In Tristles Tropiques Claude Levi-Strauss mentions a questionable but symptomatic cause of death for native population during colonization:
“In was used to be called Hispaniola (today Haiti and Santo Domingo) the native population numbered about one hundred thousand in 1492, but had dropped to two hundred a century later, since people died of horror and disgust at European civilization even more than of smallpox and physical ill-treatment.” (Levi-Strauss, 1974, 75)
We would frame it today as death from depression and stress, probably, but this kind of claim does not sustain a critique for the reason that it could not be supported with hard scientific evidence: there is no way to create a chart comparing numbers of people who died from smallpox and physical ill-treatment, to sum it up, and compare to the numbers of those who died of horror and disgust.
The reason why I remembered it, however, is the passage in Ruth Benedict’s Patterns of Culture which speaks to this Levi-Strauss’s fragment, even if in a roundabout way:
“War may be, as it was among the Aztecs, a way of getting captives for the religious sacrifices. Since the Spaniards fought to kill, according to Aztec standards they broke the rules of the game. The Aztecs fell back in dismay and Cortez walked as victor into the capital.” (Benedict, 1934, 31)
Unlike Levi-Strauss, Benedict does not ascribe here European white sensitivities to native populations, but her statement is questionable in a similar way because it seems to imply that Aztecs fell back in dismay not because they were overwhelmed with surpassing forces but because they encountered a fight which broke their warfare standards.
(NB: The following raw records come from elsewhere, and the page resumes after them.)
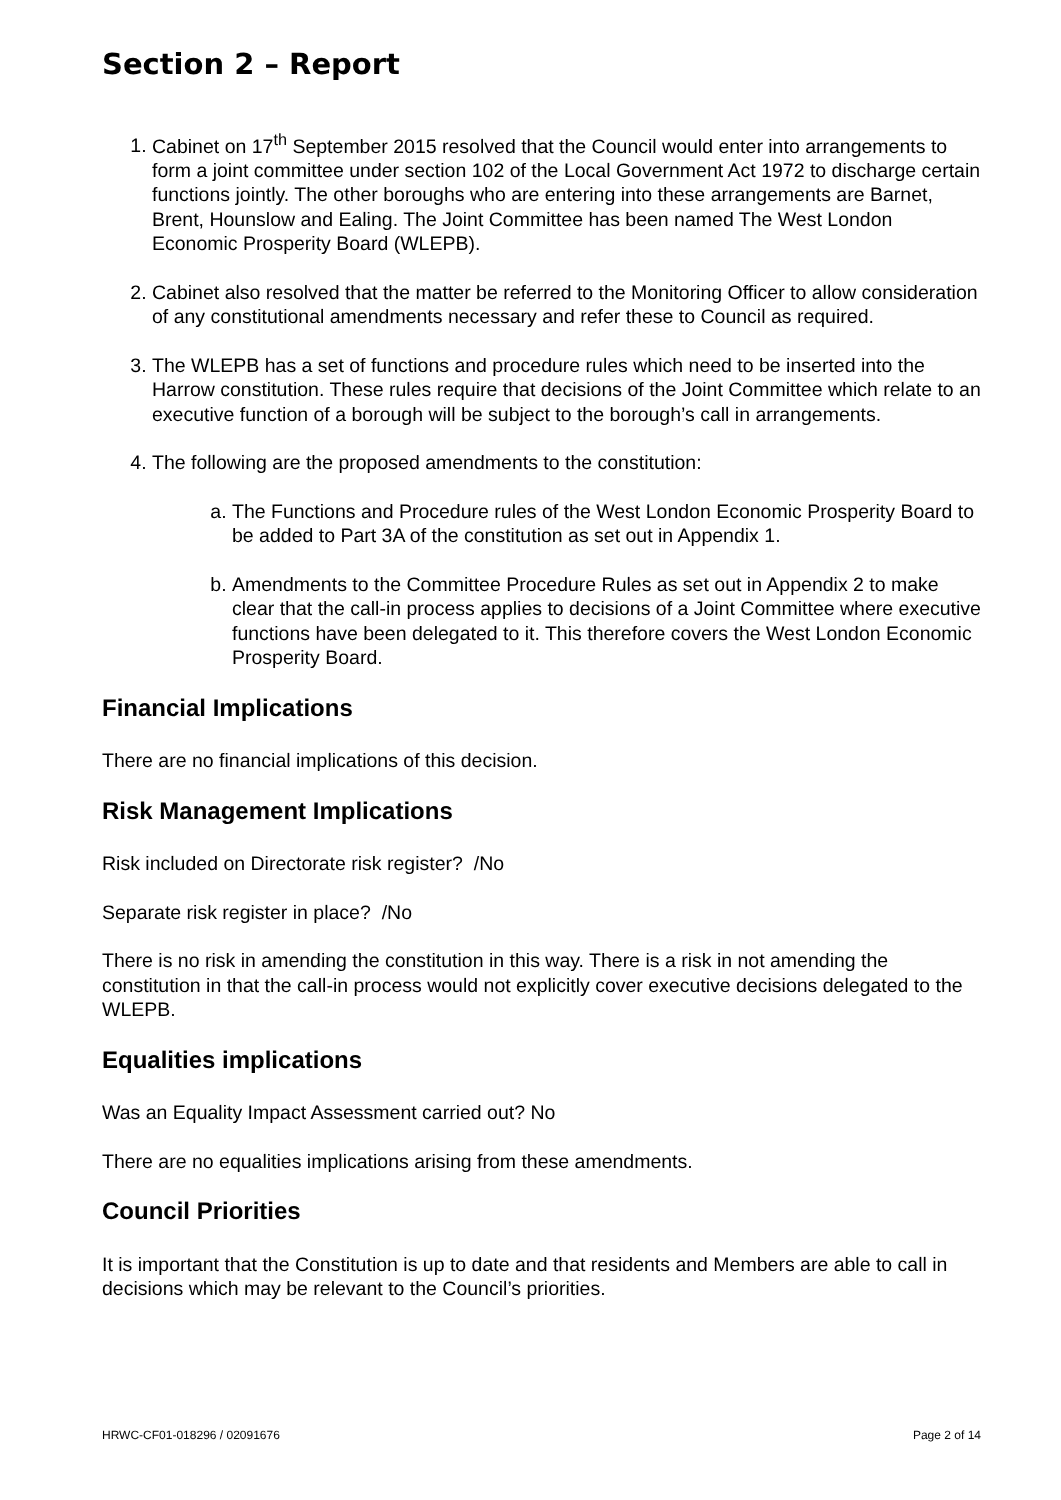Section 2 – Report
1. Cabinet on 17<sup>th</sup> September 2015 resolved that the Council would enter into arrangements to form a joint committee under section 102 of the Local Government Act 1972 to discharge certain functions jointly. The other boroughs who are entering into these arrangements are Barnet, Brent, Hounslow and Ealing. The Joint Committee has been named The West London Economic Prosperity Board (WLEPB).
2. Cabinet also resolved that the matter be referred to the Monitoring Officer to allow consideration of any constitutional amendments necessary and refer these to Council as required.
3. The WLEPB has a set of functions and procedure rules which need to be inserted into the Harrow constitution. These rules require that decisions of the Joint Committee which relate to an executive function of a borough will be subject to the borough’s call in arrangements.
4. The following are the proposed amendments to the constitution:
a. The Functions and Procedure rules of the West London Economic Prosperity Board to be added to Part 3A of the constitution as set out in Appendix 1.
b. Amendments to the Committee Procedure Rules as set out in Appendix 2 to make clear that the call-in process applies to decisions of a Joint Committee where executive functions have been delegated to it. This therefore covers the West London Economic Prosperity Board.
Financial Implications
There are no financial implications of this decision.
Risk Management Implications
Risk included on Directorate risk register? /No
Separate risk register in place? /No
There is no risk in amending the constitution in this way. There is a risk in not amending the constitution in that the call-in process would not explicitly cover executive decisions delegated to the WLEPB.
Equalities implications
Was an Equality Impact Assessment carried out? No
There are no equalities implications arising from these amendments.
Council Priorities
It is important that the Constitution is up to date and that residents and Members are able to call in decisions which may be relevant to the Council’s priorities.
HRWC-CF01-018296 / 02091676 Page 2 of 14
I have no doubt that the affects of the kind–such as disgust, dismay, repulsion, horror, contempt– took place and played a role in establishing a power balance in different regions, and in regard to those subjugated each of those affects was but another tool of obliteration.
Intimidation and fear are powerful weapons which lay at the core of terrorist strategies of conducting the war (and the word “terror” is fully embedded in “terrorism”).
I wonder what kind of research question might have been possible here. How exactly such affects shape social interactions and participate in the decline of native populations? This might be one way to look at it.
References
Benedict, Ruth. Patterns of Culture. Cambridge–Massachusetts, 1934.
Claude, Levi-Strauss. Tristles Tropiques. Translated from the French by John and Doreen Weightman. New York, 1975.